PROBLEMS TO SOLVE.
a - Reproduce the passage of the article on SARS and influencer taxation between "Cape Town –" and "taxation of influencers.", inclusive.
b - According to the article on SARS and influencer taxation, which new categories besides Social Influencers were added to the SARS segmentation model?

Cape Town – The South African Revenue Service (SARS) has confirmed that social media influencers will be taxed and required to make full disclosure of their earnings.
The revenue authority issued a statement on 5 September to dispel rumours surrounding the taxation of influencers.
“SARS delivers this mandate through its strategic intent to develop and administer a tax and customs system based on voluntary compliance.
“Principally, SARS’s compliance theory is underpinned by an assumption that all taxpayers are honest and want to be assisted to comply with their obligations,” said SARS.
The organisation explained that it has expanded its segmentation model, with new categories now including National and Provincial Government, Social Influencers, and the Gig Economy.
“The segment of social influencers is composed of modern entrepreneurs, who can be classified as sole proprietors or independent contractors.
“These are technologically savvy individuals who have identified a niche in the market to provide a generalised offering that leverages their social following,” said SARS.
Media Release: SARS clarifies issues around social influencers
SARS has noted information circulating in public regarding taxation of social influencers. SARS wishes to clarify its position with respect to this category… https://t.co/cO8y6sZIhW pic.twitter.com/AMuqhy0YY2
— SA Revenue Service (@sarstax) September 5, 2025
According to the authority, each case will be assessed individually, with influencers taxed in line with existing income tax brackets.
“When managing this segment, SARS will handle each such situation on a case-by-case basis according to current income-tax brackets.
“Some of these cases may generally fall into the provisional-taxpayer category,” said SARS.
The revenue service acknowledged that marketing campaigns are increasingly shifting towards digital platforms, with brands contracting social personalities to promote their products and services.
To adapt to this shift, SARS has adjusted its educational and compliance initiatives, emphasising that tax brackets are determined by income as defined in Section 1 of the Income Tax Act, 58 of 1962 (ITA).

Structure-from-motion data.

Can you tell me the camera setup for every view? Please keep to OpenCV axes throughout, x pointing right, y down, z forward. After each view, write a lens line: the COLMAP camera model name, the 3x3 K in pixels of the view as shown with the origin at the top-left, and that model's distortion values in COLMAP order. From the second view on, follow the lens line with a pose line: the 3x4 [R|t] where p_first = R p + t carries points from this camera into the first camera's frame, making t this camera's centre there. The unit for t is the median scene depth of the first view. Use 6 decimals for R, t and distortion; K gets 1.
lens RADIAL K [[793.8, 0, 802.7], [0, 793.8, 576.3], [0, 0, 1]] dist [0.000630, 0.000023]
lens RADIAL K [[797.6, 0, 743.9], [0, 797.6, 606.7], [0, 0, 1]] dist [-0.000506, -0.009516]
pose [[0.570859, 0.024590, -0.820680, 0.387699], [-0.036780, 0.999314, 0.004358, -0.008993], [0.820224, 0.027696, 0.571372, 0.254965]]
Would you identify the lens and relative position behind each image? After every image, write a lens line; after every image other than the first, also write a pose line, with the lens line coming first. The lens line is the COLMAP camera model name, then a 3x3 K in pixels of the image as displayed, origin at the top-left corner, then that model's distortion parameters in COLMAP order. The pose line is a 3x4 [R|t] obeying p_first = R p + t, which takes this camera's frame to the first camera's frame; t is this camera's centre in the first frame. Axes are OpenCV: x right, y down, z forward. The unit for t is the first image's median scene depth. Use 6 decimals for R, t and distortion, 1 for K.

...

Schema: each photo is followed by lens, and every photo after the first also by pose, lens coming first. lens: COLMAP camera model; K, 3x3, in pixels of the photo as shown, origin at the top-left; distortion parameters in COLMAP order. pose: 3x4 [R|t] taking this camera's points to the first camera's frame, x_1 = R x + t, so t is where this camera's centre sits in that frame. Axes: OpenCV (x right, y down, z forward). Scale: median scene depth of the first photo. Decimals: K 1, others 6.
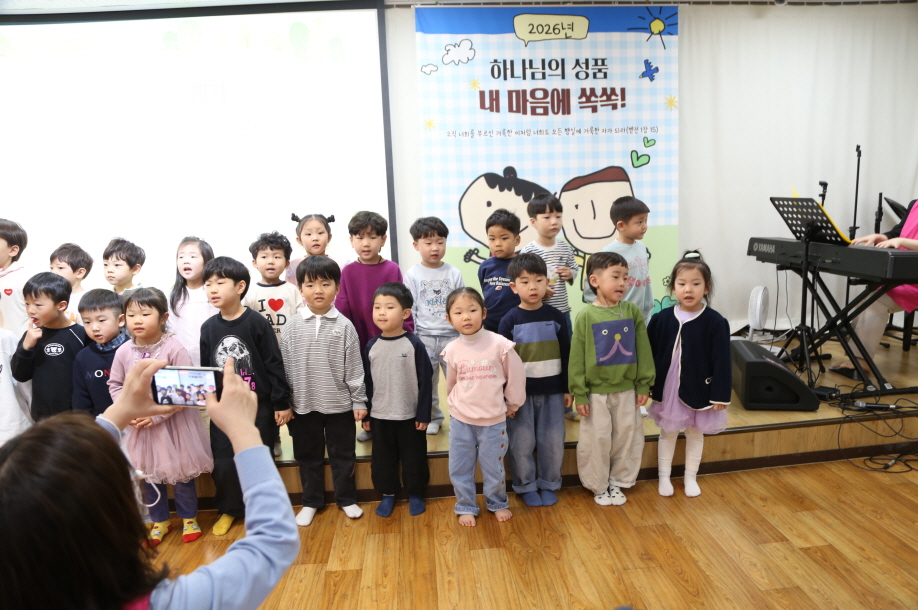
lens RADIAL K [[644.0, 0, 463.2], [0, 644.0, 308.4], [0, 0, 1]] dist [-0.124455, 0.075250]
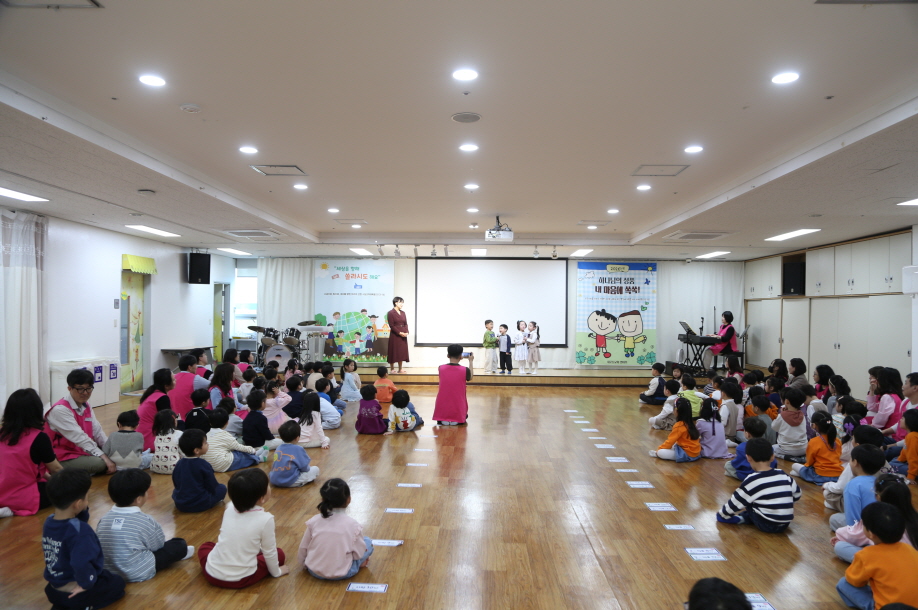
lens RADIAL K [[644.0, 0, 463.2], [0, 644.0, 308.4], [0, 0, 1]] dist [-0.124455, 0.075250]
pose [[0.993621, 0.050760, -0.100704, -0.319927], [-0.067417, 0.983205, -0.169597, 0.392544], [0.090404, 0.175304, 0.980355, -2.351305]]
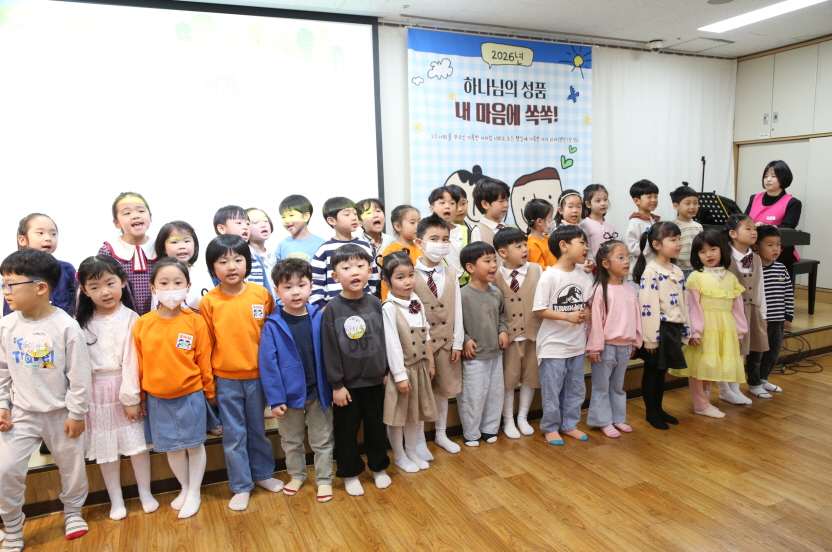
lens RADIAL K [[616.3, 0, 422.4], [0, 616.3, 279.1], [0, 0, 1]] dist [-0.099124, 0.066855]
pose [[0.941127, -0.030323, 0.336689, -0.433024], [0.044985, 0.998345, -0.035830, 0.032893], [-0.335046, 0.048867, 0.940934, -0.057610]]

ANSWERS BY TASK.
a -
Cape Town – The South African Revenue Service (SARS) has confirmed that social media influencers will be taxed and required to make full disclosure of their earnings.
The revenue authority issued a statement on 5 September to dispel rumours surrounding the taxation of influencers.

b - National and Provincial Government, and the Gig Economy.